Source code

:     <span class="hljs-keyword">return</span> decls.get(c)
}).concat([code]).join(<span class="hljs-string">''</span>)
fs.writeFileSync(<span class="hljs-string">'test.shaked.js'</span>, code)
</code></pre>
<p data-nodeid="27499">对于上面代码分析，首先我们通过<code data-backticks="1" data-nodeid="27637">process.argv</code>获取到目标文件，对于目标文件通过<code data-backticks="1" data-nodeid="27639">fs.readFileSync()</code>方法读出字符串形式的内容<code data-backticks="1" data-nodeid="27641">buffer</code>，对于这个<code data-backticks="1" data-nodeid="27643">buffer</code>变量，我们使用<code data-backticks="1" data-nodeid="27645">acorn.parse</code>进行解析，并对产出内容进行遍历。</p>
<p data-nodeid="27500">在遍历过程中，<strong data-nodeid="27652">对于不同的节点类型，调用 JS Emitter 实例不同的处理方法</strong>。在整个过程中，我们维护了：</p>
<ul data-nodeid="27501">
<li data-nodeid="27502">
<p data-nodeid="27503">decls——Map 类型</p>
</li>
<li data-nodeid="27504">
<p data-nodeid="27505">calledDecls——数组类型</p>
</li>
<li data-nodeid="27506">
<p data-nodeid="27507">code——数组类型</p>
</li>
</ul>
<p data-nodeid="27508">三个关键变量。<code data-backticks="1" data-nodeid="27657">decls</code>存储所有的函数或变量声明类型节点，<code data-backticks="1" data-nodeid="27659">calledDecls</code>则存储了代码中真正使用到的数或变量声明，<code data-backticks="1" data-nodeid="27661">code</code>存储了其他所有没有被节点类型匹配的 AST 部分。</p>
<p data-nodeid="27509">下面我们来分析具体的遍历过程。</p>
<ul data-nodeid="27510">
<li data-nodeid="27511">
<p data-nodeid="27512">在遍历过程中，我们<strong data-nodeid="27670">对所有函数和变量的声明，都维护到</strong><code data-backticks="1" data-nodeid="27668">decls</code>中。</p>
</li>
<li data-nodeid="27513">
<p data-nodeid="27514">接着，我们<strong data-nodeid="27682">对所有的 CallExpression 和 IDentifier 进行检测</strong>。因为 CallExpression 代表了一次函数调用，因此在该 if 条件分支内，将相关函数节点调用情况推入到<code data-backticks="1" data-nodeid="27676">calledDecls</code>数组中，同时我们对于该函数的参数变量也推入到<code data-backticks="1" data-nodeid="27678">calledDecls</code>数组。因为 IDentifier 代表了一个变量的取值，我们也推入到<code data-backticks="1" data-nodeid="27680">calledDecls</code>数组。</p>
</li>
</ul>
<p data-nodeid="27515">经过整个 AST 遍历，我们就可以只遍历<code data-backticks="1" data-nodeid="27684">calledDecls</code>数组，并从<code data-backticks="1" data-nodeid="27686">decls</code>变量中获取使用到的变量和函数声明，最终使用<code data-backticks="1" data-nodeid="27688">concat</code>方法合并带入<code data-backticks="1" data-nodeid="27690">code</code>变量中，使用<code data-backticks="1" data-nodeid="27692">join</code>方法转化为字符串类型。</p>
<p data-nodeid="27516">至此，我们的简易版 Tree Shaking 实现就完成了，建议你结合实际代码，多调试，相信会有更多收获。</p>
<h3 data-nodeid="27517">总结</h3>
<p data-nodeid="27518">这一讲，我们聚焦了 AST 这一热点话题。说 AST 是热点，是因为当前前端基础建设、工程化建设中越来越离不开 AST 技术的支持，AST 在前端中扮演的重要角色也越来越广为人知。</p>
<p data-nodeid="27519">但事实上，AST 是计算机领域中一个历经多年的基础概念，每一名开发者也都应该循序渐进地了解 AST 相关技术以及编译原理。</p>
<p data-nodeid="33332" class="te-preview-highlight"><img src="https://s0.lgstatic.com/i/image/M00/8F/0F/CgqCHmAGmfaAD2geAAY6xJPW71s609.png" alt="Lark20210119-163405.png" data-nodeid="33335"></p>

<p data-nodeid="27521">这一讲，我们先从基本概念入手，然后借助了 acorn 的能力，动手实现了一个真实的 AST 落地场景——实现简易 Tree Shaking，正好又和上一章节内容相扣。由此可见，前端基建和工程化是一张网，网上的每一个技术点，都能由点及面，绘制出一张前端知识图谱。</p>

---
::::::::::
- Exercise objective
Rewrite the rows above as a numbered list with one entry per line, leaving out any blank lines.

- Expected output
1. Source code
2. :     <span class="hljs-keyword">return</span> decls.get(c)
3. }).concat([code]).join(<span class="hljs-string">''</span>)
4. fs.writeFileSync(<span class="hljs-string">'test.shaked.js'</span>, code)
5. </code></pre>
6. <p data-nodeid="27499">对于上面代码分析，首先我们通过<code data-backticks="1" data-nodeid="27637">process.argv</code>获取到目标文件，对于目标文件通过<code data-backticks="1" data-nodeid="27639">fs.readFileSync()</code>方法读出字符串形式的内容<code data-backticks="1" data-nodeid="27641">buffer</code>，对于这个<code data-backticks="1" data-nodeid="27643">buffer</code>变量，我们使用<code data-backticks="1" data-nodeid="27645">acorn.parse</code>进行解析，并对产出内容进行遍历。</p>
7. <p data-nodeid="27500">在遍历过程中，<strong data-nodeid="27652">对于不同的节点类型，调用 JS Emitter 实例不同的处理方法</strong>。在整个过程中，我们维护了：</p>
8. <ul data-nodeid="27501">
9. <li data-nodeid="27502">
10. <p data-nodeid="27503">decls——Map 类型</p>
11. </li>
12. <li data-nodeid="27504">
13. <p data-nodeid="27505">calledDecls——数组类型</p>
14. </li>
15. <li data-nodeid="27506">
16. <p data-nodeid="27507">code——数组类型</p>
17. </li>
18. </ul>
19. <p data-nodeid="27508">三个关键变量。<code data-backticks="1" data-nodeid="27657">decls</code>存储所有的函数或变量声明类型节点，<code data-backticks="1" data-nodeid="27659">calledDecls</code>则存储了代码中真正使用到的数或变量声明，<code data-backticks="1" data-nodeid="27661">code</code>存储了其他所有没有被节点类型匹配的 AST 部分。</p>
20. <p data-nodeid="27509">下面我们来分析具体的遍历过程。</p>
21. <ul data-nodeid="27510">
22. <li data-nodeid="27511">
23. <p data-nodeid="27512">在遍历过程中，我们<strong data-nodeid="27670">对所有函数和变量的声明，都维护到</strong><code data-backticks="1" data-nodeid="27668">decls</code>中。</p>
24. </li>
25. <li data-nodeid="27513">
26. <p data-nodeid="27514">接着，我们<strong data-nodeid="27682">对所有的 CallExpression 和 IDentifier 进行检测</strong>。因为 CallExpression 代表了一次函数调用，因此在该 if 条件分支内，将相关函数节点调用情况推入到<code data-backticks="1" data-nodeid="27676">calledDecls</code>数组中，同时我们对于该函数的参数变量也推入到<code data-backticks="1" data-nodeid="27678">calledDecls</code>数组。因为 IDentifier 代表了一个变量的取值，我们也推入到<code data-backticks="1" data-nodeid="27680">calledDecls</code>数组。</p>
27. </li>
28. </ul>
29. <p data-nodeid="27515">经过整个 AST 遍历，我们就可以只遍历<code data-backticks="1" data-nodeid="27684">calledDecls</code>数组，并从<code data-backticks="1" data-nodeid="27686">decls</code>变量中获取使用到的变量和函数声明，最终使用<code data-backticks="1" data-nodeid="27688">concat</code>方法合并带入<code data-backticks="1" data-nodeid="27690">code</code>变量中，使用<code data-backticks="1" data-nodeid="27692">join</code>方法转化为字符串类型。</p>
30. <p data-nodeid="27516">至此，我们的简易版 Tree Shaking 实现就完成了，建议你结合实际代码，多调试，相信会有更多收获。</p>
31. <h3 data-nodeid="27517">总结</h3>
32. <p data-nodeid="27518">这一讲，我们聚焦了 AST 这一热点话题。说 AST 是热点，是因为当前前端基础建设、工程化建设中越来越离不开 AST 技术的支持，AST 在前端中扮演的重要角色也越来越广为人知。</p>
33. <p data-nodeid="27519">但事实上，AST 是计算机领域中一个历经多年的基础概念，每一名开发者也都应该循序渐进地了解 AST 相关技术以及编译原理。</p>
34. <p data-nodeid="33332" class="te-preview-highlight"><img src="https://s0.lgstatic.com/i/image/M00/8F/0F/CgqCHmAGmfaAD2geAAY6xJPW71s609.png" alt="Lark20210119-163405.png" data-nodeid="33335"></p>
35. <p data-nodeid="27521">这一讲，我们先从基本概念入手，然后借助了 acorn 的能力，动手实现了一个真实的 AST 落地场景——实现简易 Tree Shaking，正好又和上一章节内容相扣。由此可见，前端基建和工程化是一张网，网上的每一个技术点，都能由点及面，绘制出一张前端知识图谱。</p>
36. ---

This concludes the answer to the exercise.